■ Brief a
Answer these from the text on Olympic gold medals and risk:
(i) How many days did team GB go without a gold medal at the start of the games?
(ii) What average number of golds a day is used for the Poisson estimate?
(iii) What share of all Olympic days actually had no golds?

■ Text section

As we continue to bask in the post Olympic glow of national achievement and the “2012 effect” it seems strange to remember the dim dark days at the start of the games when team GB went a whole 3 days without winning a gold medal. As the press shrieked that we were heading for disaster, unable to meet our target of 20 golds despite massive investment, I asked myself what parallels were there with risk management and what really were Mo Farah’s chances?

Well, as we all now know, actually pretty good. Of course only an idiot would assume that winning 29 medals over 16 days should equate to 2 every day with Sundays off, but even so, how likely should a medal-less day be. Well if you assume a Poisson distribution – commonly used for estimating event frequency – and take an average of 1.8 golds a day, the chance of a day with no medals is 16%. The chances of a super Saturday were actually 7%.

The bad news is that, as you can see from the chart the Poisson doesn’t quite fit what actually happened. The good news is that a day without any golds was actually more likely at 38% of all Olympic days. The least likely (below 5) was a single gold day, which only happened once. The last day of the boxing since you ask.

So why does any of this matter? Because it shows we are very bad at estimating how frequently things happen even when its quite straightforward. We assume that events are evenly distributed and get confused when they’re not. Not much of a problem with gold medals, but quite a big problem when you’re tying to understand access rights, detect fraud, and regulate access to our highly valuable systems and data. And that goes double for those trying to write the regulation.

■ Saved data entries
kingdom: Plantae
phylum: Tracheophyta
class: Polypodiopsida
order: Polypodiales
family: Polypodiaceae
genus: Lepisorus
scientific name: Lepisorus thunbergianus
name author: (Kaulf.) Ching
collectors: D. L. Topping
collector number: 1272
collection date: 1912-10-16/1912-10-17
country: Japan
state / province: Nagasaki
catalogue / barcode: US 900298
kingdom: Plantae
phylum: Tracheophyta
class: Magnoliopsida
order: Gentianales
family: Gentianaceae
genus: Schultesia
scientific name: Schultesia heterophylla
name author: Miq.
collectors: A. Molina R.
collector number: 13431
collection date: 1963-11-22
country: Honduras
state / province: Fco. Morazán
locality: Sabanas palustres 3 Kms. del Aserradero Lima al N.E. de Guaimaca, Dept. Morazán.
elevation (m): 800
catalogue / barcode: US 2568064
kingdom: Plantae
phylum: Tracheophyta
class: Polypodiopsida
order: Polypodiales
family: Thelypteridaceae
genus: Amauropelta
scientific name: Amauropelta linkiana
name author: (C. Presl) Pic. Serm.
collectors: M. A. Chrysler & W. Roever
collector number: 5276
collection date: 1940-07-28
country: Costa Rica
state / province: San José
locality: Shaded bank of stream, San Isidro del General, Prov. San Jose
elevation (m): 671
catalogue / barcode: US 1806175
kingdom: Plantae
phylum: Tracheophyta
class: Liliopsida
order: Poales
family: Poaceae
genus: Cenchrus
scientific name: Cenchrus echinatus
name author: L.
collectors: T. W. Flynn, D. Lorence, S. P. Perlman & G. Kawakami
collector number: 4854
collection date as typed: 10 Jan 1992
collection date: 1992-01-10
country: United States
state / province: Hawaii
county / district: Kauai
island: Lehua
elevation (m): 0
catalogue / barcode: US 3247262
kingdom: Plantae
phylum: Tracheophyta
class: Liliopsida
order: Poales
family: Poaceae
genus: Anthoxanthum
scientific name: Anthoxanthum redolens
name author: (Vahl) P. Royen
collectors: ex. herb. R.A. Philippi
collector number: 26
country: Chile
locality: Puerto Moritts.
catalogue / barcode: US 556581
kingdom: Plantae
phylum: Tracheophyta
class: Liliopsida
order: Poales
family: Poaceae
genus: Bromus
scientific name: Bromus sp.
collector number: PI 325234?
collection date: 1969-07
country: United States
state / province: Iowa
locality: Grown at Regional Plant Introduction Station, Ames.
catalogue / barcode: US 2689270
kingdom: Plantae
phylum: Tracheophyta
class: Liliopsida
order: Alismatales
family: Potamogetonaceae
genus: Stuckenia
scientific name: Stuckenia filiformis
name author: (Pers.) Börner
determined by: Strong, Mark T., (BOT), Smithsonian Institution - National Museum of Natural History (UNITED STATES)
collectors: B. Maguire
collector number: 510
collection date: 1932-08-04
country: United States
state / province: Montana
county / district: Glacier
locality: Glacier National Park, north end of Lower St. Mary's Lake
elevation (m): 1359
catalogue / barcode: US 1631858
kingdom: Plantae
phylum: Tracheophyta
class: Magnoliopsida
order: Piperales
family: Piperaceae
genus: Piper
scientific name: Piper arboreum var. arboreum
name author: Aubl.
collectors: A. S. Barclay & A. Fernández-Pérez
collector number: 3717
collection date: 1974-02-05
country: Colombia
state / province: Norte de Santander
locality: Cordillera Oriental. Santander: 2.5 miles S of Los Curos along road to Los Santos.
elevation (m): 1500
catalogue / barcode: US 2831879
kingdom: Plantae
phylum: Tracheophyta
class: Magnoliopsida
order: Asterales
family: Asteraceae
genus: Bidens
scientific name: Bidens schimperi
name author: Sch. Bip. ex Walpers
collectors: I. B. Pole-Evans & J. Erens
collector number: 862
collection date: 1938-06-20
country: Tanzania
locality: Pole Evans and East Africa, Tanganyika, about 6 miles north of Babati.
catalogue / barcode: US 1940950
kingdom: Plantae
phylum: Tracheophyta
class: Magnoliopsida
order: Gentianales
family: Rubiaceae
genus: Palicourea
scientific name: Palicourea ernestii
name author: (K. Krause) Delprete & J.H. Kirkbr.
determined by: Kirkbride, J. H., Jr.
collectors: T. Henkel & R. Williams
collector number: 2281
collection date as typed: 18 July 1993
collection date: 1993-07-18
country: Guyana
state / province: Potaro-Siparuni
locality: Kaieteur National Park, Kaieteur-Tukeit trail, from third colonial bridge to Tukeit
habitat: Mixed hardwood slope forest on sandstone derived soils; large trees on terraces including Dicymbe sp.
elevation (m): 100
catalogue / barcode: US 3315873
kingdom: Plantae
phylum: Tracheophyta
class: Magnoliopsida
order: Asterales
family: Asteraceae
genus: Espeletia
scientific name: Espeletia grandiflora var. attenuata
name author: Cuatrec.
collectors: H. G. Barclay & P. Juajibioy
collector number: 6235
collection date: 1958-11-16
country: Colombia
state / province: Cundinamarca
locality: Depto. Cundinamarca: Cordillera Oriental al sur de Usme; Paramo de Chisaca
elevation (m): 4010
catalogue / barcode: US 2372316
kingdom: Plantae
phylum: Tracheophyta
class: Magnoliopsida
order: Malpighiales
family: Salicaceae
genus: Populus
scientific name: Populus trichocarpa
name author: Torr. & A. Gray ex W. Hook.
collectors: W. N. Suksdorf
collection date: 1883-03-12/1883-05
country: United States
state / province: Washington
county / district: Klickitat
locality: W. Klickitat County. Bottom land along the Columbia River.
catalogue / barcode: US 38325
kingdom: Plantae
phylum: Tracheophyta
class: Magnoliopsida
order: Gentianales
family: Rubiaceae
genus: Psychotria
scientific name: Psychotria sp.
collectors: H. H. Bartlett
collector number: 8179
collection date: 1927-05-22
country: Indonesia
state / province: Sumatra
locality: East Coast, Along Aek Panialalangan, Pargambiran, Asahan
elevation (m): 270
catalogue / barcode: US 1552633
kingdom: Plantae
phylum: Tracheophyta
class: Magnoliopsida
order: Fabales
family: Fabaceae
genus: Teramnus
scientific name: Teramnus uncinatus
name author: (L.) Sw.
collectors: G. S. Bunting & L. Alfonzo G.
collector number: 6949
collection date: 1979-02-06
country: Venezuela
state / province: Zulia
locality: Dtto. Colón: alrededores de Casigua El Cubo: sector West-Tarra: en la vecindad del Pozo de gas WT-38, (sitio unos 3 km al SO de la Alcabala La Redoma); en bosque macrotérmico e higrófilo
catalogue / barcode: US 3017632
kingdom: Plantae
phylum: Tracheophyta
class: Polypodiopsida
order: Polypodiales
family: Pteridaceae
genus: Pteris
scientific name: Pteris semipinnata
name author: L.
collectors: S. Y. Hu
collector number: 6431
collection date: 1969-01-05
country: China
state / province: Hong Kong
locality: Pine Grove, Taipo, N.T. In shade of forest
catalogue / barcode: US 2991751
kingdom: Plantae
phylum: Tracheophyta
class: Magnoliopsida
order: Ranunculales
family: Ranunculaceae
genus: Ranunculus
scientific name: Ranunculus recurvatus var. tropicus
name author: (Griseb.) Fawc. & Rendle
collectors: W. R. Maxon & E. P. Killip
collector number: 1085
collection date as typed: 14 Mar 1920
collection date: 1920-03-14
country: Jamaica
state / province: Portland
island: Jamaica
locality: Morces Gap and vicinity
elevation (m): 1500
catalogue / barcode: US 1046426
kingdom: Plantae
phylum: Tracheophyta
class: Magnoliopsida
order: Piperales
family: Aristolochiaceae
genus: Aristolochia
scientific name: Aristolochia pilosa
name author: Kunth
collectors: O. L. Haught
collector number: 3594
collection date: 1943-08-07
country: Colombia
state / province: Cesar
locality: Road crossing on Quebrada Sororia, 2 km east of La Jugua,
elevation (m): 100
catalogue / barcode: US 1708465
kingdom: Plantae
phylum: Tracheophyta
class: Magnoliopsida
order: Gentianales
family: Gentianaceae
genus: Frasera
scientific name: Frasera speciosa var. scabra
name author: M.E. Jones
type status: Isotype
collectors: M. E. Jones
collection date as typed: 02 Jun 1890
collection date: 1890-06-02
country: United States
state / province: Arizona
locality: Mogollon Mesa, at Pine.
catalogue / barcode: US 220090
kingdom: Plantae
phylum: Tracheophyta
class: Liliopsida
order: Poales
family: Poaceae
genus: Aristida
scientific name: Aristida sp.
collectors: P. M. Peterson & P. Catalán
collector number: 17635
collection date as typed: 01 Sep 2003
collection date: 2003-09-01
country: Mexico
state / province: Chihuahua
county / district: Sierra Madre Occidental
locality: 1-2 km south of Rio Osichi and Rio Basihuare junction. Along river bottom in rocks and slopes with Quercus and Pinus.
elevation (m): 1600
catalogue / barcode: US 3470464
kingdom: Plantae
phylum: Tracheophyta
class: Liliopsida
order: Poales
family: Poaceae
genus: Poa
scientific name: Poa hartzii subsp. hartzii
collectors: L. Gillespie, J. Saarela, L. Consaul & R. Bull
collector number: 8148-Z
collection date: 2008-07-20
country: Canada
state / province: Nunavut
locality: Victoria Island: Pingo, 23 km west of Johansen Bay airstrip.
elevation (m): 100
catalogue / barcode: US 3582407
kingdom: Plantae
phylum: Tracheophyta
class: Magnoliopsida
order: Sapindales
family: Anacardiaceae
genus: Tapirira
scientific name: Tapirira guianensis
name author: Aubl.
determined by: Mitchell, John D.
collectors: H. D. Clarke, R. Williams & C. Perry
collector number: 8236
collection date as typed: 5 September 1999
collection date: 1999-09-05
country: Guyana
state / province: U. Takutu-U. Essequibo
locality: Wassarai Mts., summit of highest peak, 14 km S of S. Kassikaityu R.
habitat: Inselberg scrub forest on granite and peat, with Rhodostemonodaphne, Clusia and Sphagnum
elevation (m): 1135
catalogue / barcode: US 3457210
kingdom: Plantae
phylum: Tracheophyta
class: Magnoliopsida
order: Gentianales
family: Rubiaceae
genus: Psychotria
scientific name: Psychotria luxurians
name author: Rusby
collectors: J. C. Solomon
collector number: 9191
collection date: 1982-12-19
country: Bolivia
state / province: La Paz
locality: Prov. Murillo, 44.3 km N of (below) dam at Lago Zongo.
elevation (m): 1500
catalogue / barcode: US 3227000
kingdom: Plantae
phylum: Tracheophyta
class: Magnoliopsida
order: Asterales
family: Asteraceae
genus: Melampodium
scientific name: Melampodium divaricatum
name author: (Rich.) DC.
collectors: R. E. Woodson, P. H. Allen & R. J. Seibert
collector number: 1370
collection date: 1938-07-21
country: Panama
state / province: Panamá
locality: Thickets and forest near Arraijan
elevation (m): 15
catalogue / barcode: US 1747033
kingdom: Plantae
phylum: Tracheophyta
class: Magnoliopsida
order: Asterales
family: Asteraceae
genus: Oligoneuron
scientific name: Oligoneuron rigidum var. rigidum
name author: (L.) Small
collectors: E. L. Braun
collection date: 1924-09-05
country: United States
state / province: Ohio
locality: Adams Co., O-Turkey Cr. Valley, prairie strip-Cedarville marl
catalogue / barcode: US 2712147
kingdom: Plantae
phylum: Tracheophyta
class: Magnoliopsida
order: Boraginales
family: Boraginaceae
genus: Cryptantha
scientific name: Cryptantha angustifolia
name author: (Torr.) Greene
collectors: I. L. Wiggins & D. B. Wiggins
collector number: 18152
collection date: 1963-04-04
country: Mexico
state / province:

■ Brief b
Please reproduce word for word the lines of the pressed specimen listing, starting with the line that contains "family: Anacardiaceae" and going on through the line that contains "state / province: U. Takutu-U. Essequibo".

■ Problem solution a
(i) 3 days
(ii) 1.8
(iii) 38%

■ Problem solution b
family: Anacardiaceae
genus: Tapirira
scientific name: Tapirira guianensis
name author: Aubl.
determined by: Mitchell, John D.
collectors: H. D. Clarke, R. Williams & C. Perry
collector number: 8236
collection date as typed: 5 September 1999
collection date: 1999-09-05
country: Guyana
state / province: U. Takutu-U. Essequibo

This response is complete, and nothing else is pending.